Regression discontinuity (RD) exploits a sharp threshold in a 'running variable' x that determines treatment assignment: units just above the cutoff receive treatment while units just below do not. The key insight is that units near the threshold are nearly identical in all respects — observed and unobserved — making the discontinuous jump in outcomes at the threshold a credible causal effect estimate. The RD estimator is the difference in the intercepts of the regression lines fitted on each side of the cutoff. Identification requires that agents cannot precisely manipulate their position around the threshold; the McCrary density test checks for sorting.
Study Thistlethwaite and Campbell's (1960) original scholarship threshold study, then examine Lee (2008)'s incumbency advantage study to understand how running variables and cutoffs are chosen and validated.
Your prerequisite on causal inference introduced the core identification problem: you can never observe the same unit in both treated and untreated states simultaneously. The potential outcomes framework formalized this — the causal effect for unit i is Yᵢ(1) − Yᵢ(0), but only one of these is ever observed. Regression discontinuity offers an elegant solution to this problem by finding a setting where nature approximates a randomized experiment: a sharp threshold rule that determines who gets treated.
The canonical example is a scholarship test: students scoring above 50 receive a scholarship, those scoring below do not. A student who scores 51 is treated; one who scores 49 is not. These two students are almost certainly very similar in ability, background, and other characteristics — the single point separating them is essentially random noise in test performance. This is the local randomization intuition behind RD. The running variable (the test score) determines treatment, and the cutoff (score = 50) creates two groups that are locally comparable. The RD estimator computes the jump in the outcome at the cutoff: the vertical gap between the regression line fitted on the right side (treated units) and the regression line fitted on the left side (control units), both evaluated at exactly x = 50.

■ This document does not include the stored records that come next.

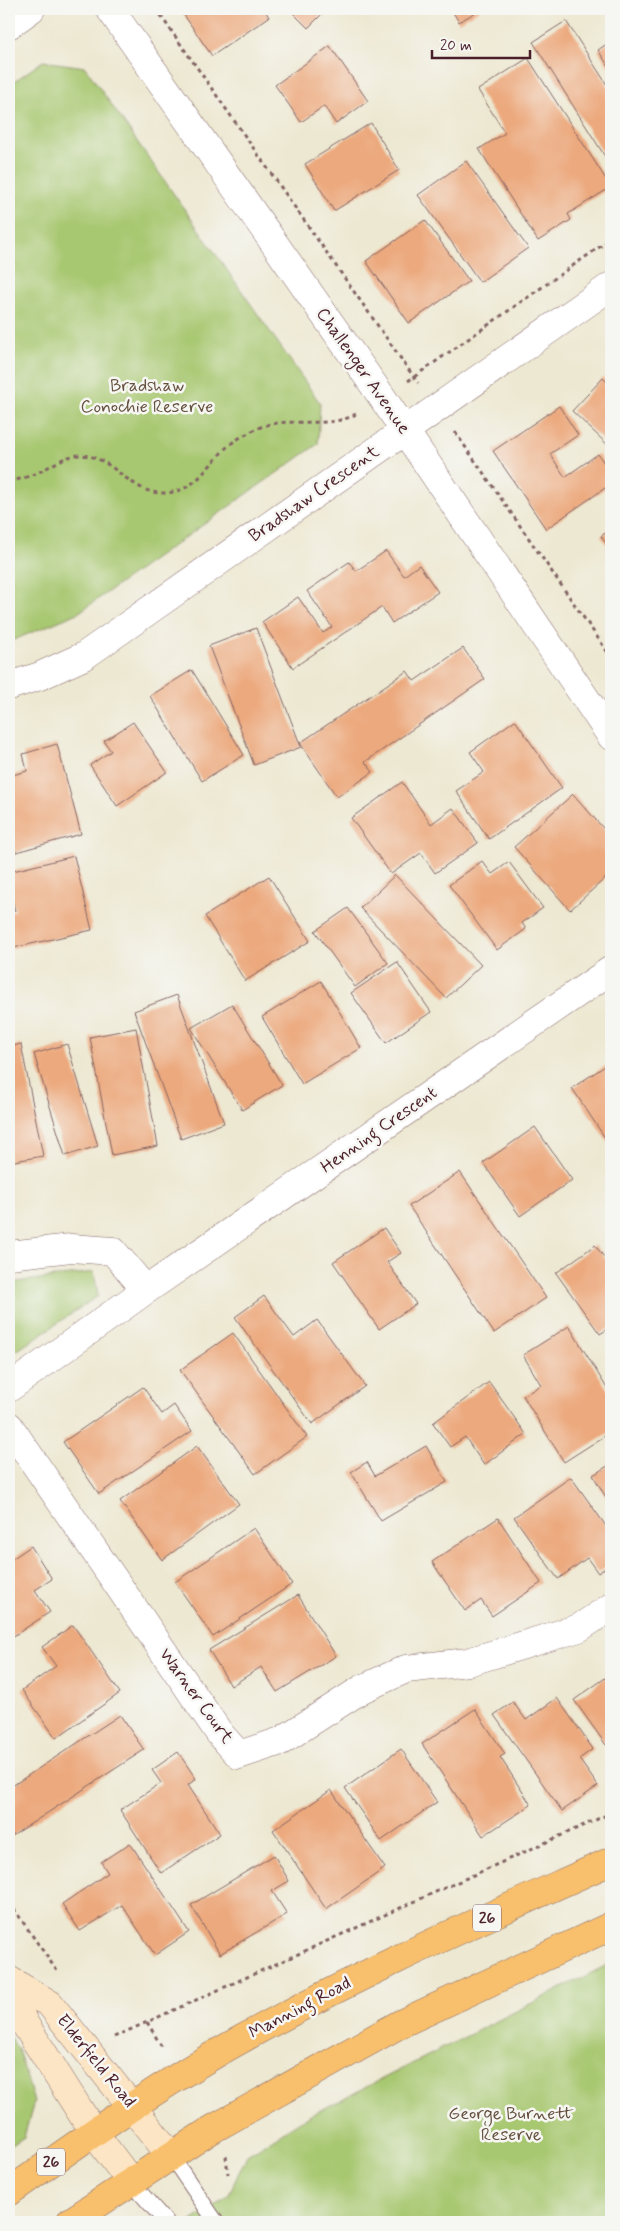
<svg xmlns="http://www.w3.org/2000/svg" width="620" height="2231" font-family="Mynerve,sans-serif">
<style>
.green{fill:#a7c770;stroke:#78734e}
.building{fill:#eca97d}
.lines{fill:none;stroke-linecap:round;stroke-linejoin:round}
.lane-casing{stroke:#836565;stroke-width:17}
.street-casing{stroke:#836565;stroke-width:29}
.secondary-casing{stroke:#836565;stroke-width:29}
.primary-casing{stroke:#836565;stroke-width:29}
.path{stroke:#836565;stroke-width:3;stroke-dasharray:4 4;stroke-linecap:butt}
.lane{stroke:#fff;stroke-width:15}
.street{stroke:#fff;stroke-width:28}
.secondary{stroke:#fce5c4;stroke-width:28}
.primary{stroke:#f8bf6c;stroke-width:28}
.labels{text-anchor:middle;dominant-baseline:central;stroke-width:5;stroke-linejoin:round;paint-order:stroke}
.shield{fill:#f6f6f2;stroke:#7e6067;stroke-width:1}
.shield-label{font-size:16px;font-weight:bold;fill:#4a1f2b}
.street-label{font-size:18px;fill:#4a1f2b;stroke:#f6f6f2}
.park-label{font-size:18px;fill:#665140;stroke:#f6f6f2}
</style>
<rect width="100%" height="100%" fill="#f6f6f2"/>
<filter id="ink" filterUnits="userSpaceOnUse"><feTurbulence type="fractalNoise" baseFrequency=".02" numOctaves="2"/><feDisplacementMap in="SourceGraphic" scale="10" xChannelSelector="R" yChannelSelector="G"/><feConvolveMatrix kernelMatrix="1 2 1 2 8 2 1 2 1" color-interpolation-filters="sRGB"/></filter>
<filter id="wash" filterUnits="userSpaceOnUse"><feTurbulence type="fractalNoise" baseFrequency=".0096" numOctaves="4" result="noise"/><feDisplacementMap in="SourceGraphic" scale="20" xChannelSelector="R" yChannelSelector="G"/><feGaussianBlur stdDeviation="1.12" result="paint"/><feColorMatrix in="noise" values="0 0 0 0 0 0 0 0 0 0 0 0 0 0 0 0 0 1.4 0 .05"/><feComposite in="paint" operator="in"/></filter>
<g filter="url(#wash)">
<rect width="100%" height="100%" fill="#ede8d1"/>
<!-- green -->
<path class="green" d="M43,61L85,67L320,403L318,444L78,613L9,642V85Z
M94,1272L98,1296L9,1356V1283Z
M611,1963V2222H190L228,2196L247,2155L305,2118Z
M9,2036L18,2049L34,2102L24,2137L9,2147Z"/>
<g id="blocks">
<!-- building -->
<path class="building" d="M187,9H264L269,17L212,56L182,12Z
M289,9H327L308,28Z
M451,9H481L459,22Z
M566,21L611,91V166L533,42Z
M611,41V70L598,50Z
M330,46L368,101L336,124L324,106L301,122L275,85Z
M528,58L611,187L568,214L571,220L538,241L479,149L505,133L478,90Z
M371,123L399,170L334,211L305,164Z
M466,161L528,248L480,282L418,195Z
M425,220L469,281L409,323L366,261Z
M603,378L611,386V448L572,411Z
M559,406L578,435L550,454L565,477L598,454L611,473V484L546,529L493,451Z
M611,529V551L601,536Z
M386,551L404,576L419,565L438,592L392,623L382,607L293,668L262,622L298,597L323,633L332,627L307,591L349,562L356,571Z
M256,628L301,747L254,765L209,646Z
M463,648L485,679L365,762L373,772L337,797L300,743L407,671L414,681Z
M192,670L244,755L202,781L150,696Z
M515,720L562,788L489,839L456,791L484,772L470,752Z
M133,722L167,772L117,806L90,765L111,751L104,741Z
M57,744L81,834L9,854V776L27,771L23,754Z
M402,782L431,824L453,808L478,843L435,873L421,853L391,874L351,818Z
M573,794L611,837V873L570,910L514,847Z
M74,856L92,930L9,949V912L15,911L9,887V872Z
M482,861L492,874L509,862L543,908L522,923L526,929L497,950L449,885Z
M395,875L481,965L446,998L360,908Z
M269,876L310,941L245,981L205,916Z
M348,908L388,963L355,987L315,931Z
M397,962L431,1012L386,1043L351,993Z
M321,981L361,1048L302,1084L262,1017Z
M177,995L224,1123L181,1139L134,1011Z
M232,1004L282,1085L242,1110L191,1028Z
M136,1028L158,1146L112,1155L90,1037Z
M21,1044L43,1156L9,1162V1047Z
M67,1044L98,1146L65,1156L34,1054Z
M608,1064L611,1068V1147L572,1088Z
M535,1127L572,1180L520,1216L483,1163Z
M460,1172L546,1298L494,1333L409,1206Z
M384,1228L401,1253L387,1262L416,1304L379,1329L333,1262Z
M595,1245L607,1261L611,1258V1327L600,1334L556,1273Z
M264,1296L294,1337L317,1320L365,1386L312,1424L235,1317Z
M569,1326L611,1395V1432L564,1462L523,1396L541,1385L523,1355Z
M233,1333L307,1437L255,1474L180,1370Z
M489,1382L526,1434L484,1465L465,1437L450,1447L433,1423Z
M143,1387L162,1414L174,1405L192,1431L99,1494L63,1442Z
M197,1446L239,1504L162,1560L120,1501Z
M426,1446L447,1482L381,1521L351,1472L367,1462L375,1476Z
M611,1464V1506L593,1475Z
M571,1477L611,1533V1564L598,1573L587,1558L558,1579L514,1517Z
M498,1518L541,1583L492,1616L481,1600L465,1611L432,1562Z
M254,1528L292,1584L213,1637L175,1582Z
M31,1546L52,1579L35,1590L50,1612L9,1639V1561Z
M298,1595L336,1656L277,1692L261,1667L231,1686L209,1650Z
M73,1625L120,1693L56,1738L22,1690L56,1666L42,1647Z
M611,1674V1742L606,1745L574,1700Z
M557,1698L593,1749L579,1759L598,1786L562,1811L494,1715L513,1702L526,1720Z
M475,1709L505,1754L500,1757L531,1805L483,1836L422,1744Z
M120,1715L144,1750L9,1838V1788Z
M401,1749L437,1802L381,1841L345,1788Z
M178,1752L196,1779L188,1785L220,1834L161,1873L120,1810L161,1783L152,1770Z
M331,1790L385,1868L326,1909L273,1830Z
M130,1843L189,1932L155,1955L122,1905L80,1931L62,1904L108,1873L101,1862Z
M274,1855L289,1881L272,1891L287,1914L220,1954L191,1905Z"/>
</g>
</g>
<g filter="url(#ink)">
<use href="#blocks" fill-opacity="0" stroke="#836565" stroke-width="1"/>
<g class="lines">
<defs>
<path id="lane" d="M171,2156L216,2222
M131,2182L166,2222"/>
<path id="street" d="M110,9L382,397L611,736
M9,25L31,9
M9,686L40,676L84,656L611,286
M9,1255L71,1248L113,1251L146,1290
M9,1388L146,1290L611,970
M9,1426L220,1734L239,1755L281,1741L362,1689L406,1669L468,1662L579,1628L611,1607"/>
<path id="secondary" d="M9,1980L50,2004L171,2156
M9,1982L23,2021L94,2133L131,2182"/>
<path id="primary" d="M9,2192C84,2139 159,2085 240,2040C360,1973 486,1918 611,1861
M70,2222L211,2130L400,2024L611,1926"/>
</defs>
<!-- lane casing -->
<use href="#lane" class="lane-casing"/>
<!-- street casing -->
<use href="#street" class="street-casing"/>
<!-- secondary casing -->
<use href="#secondary" class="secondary-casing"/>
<!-- primary casing -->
<use href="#primary" class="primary-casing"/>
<!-- path -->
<path class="path" d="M156,9L418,383
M408,381L611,239
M455,432L611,657
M9,482C20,479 31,476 41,471C53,465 66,455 80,455C113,455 130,495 165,493C194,492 205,469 224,450C232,441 245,435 256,429C287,414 326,431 356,414
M9,1902L57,1971
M147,2022L163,2049
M114,2037L611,1813
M226,2156L228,2174"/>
<!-- lane -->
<use href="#lane" class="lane"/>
<!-- street -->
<use href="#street" class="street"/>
<!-- secondary -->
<use href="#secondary" class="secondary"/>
<!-- primary -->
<use href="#primary" class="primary"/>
</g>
</g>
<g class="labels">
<!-- shield labels -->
<g class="shield">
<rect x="473" y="1904.5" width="28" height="27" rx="4"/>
<rect x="37" y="2148.5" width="28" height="27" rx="4"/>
</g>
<g class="shield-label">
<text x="487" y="1918">26</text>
<text x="51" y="2162">26</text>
</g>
<!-- street labels -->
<g class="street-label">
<text transform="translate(363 371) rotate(55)">Challenger Avenue</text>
<text transform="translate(314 494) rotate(-35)">Bradshaw Crescent</text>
<text transform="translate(379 1130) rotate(-35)">Henning Crescent</text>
<text transform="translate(196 1696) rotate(54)">Warner Court</text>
<text transform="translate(300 2008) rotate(-28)">Manning Road</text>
<text transform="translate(96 2061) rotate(51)">Elderfield Road</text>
</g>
<!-- park labels -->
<g class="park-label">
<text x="147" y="386">Bradshaw<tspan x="147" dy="21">Conochie Reserve</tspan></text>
<text x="511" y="2114">George Burnett<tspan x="511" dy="21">Reserve</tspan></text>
</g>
</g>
<!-- margin -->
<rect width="620" height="2231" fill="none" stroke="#f6f6f2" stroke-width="30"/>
<!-- scale -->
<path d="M432 50v8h98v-8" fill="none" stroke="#4a1f2b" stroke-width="2.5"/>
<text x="440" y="50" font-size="15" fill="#4a1f2b" stroke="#f6f6f2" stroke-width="4" paint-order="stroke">20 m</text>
</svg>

Formally, the RD estimate is the Local Average Treatment Effect at the threshold: LATE = lim_{x↓c} E[Y|X=x] − lim_{x↑c} E[Y|X=x]. Notice this is inherently a local quantity — it estimates the effect for units at the cutoff, not the whole population. A student with a score of 70 might respond very differently to the scholarship than a student at 50. This limited external validity is RD's principal weakness relative to other methods.
The key identifying assumption is that agents cannot precisely manipulate their position around the threshold. Some manipulation is fine — students may study harder knowing the cutoff exists — but if students can precisely sort to just above 50, the "local randomization" analogy breaks down: the treated group just above the cutoff would systematically differ from the control group just below. The McCrary density test checks for this by looking for a discontinuous jump in the density of the running variable at the cutoff. A suspicious pile-up of observations just above the threshold is a red flag. Bandwidth selection also matters: too narrow and you have very few observations and imprecise estimates; too wide and you are comparing units that are less similar, introducing bias if the underlying outcome function is nonlinear. Reporting results across multiple bandwidth choices is standard practice in credible RD papers.